- [Document section]
- - - - -
Cromlix, based on the outskirts of Murray’s hometown of Dunblane, in rural Perthshire, was the fancy hotel that Andy and his family would head to for special occasions – his brother Jamie got married here in 2010 – so when the chance arose to buy it in 2013, Andy leaped at the chance.
Since reopening in 2014 as perhaps the grandest boutique hotel you have ever seen (there are just 15 bedrooms and suites), Cromlix has quite rightly drawn wide praise.
Murray himself has been praised for providing much-needed jobs to this sleepy part of Scotland – he even chose to hold his own wedding reception here in 2015 – while the sensitive uplift given to the Victorian Baronial manor house has turned it into a tasteful country retreat: a byword in Scottish luxury.
History of Cromlix
The grand palace in which this country house hotel stands was built in 1880 as a country residence for Captain Arthur Drummond Hay, a well connected member of the aristocracy – records show that King Edward VII visited in 1908.
Notable features include the decorative Cromlix Chapel, which actually slightly predates the house (an earlier house burned down just a few years after completion), accessed from the ground floor of the hotel, and is worth a nosey, if only to admire the beautiful reredos.
By the mid-20th century the house was in the hands of the Eden family and from the 1980s it was run as a four-star hotel until it went into administration shortly before Andy bought it.
- - - - -
- [Available data]
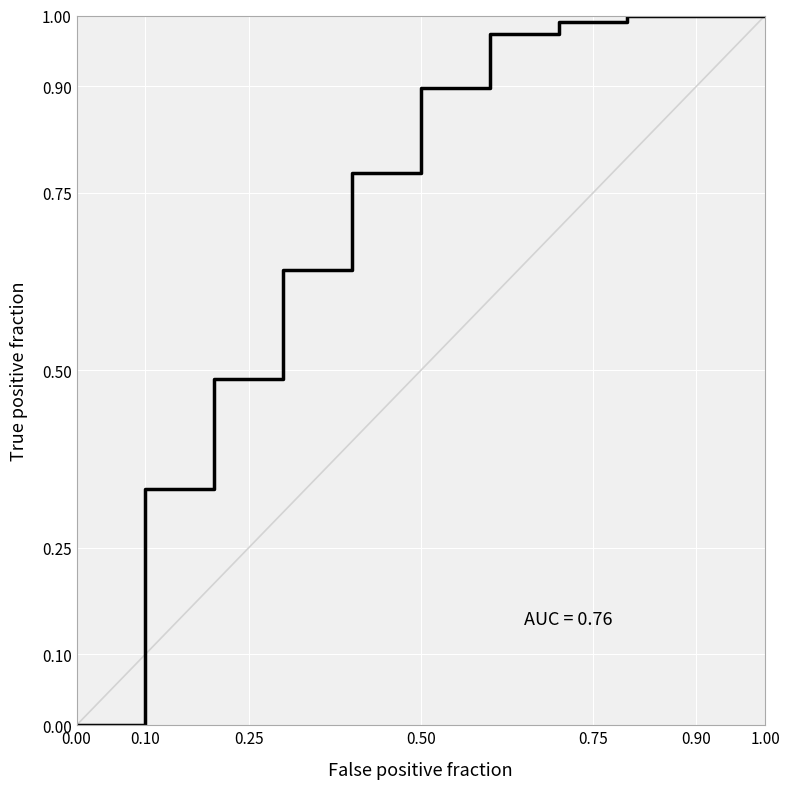

How many lines are shown in the chart?

1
- - - - -
- [Aim of the exercise] Pick up the piece on the Cromlix hotel after its final sentence and keep writing it.

- [Output for this exercise]
Embodiment of Scottish elegance
There is nothing four-star about the hotel today. From the moment you step through its heavy oak doors, it’s hard not to be enamoured. The cosy drawing room, all wood paneling and deep-set armchairs with an open fire is the perfect place to read the papers or take afternoon tea, while a separate drawing room is more classically styled and perhaps better suited for an aperitif (thought you’ll be pleased to know it also has a fire).
Many people come to Cromlix to eat in its modern Chez Roux restaurant (you can watch the chefs at work in the open kitchen), and dishes such as baked soufflé, Scottish langoustine or scallops are impeccable. For breakfast, aside from the standard Scottish cooked breakfast, you can also order scrambled eggs with smoked salmon topped with caviar. The height of decadence, surely.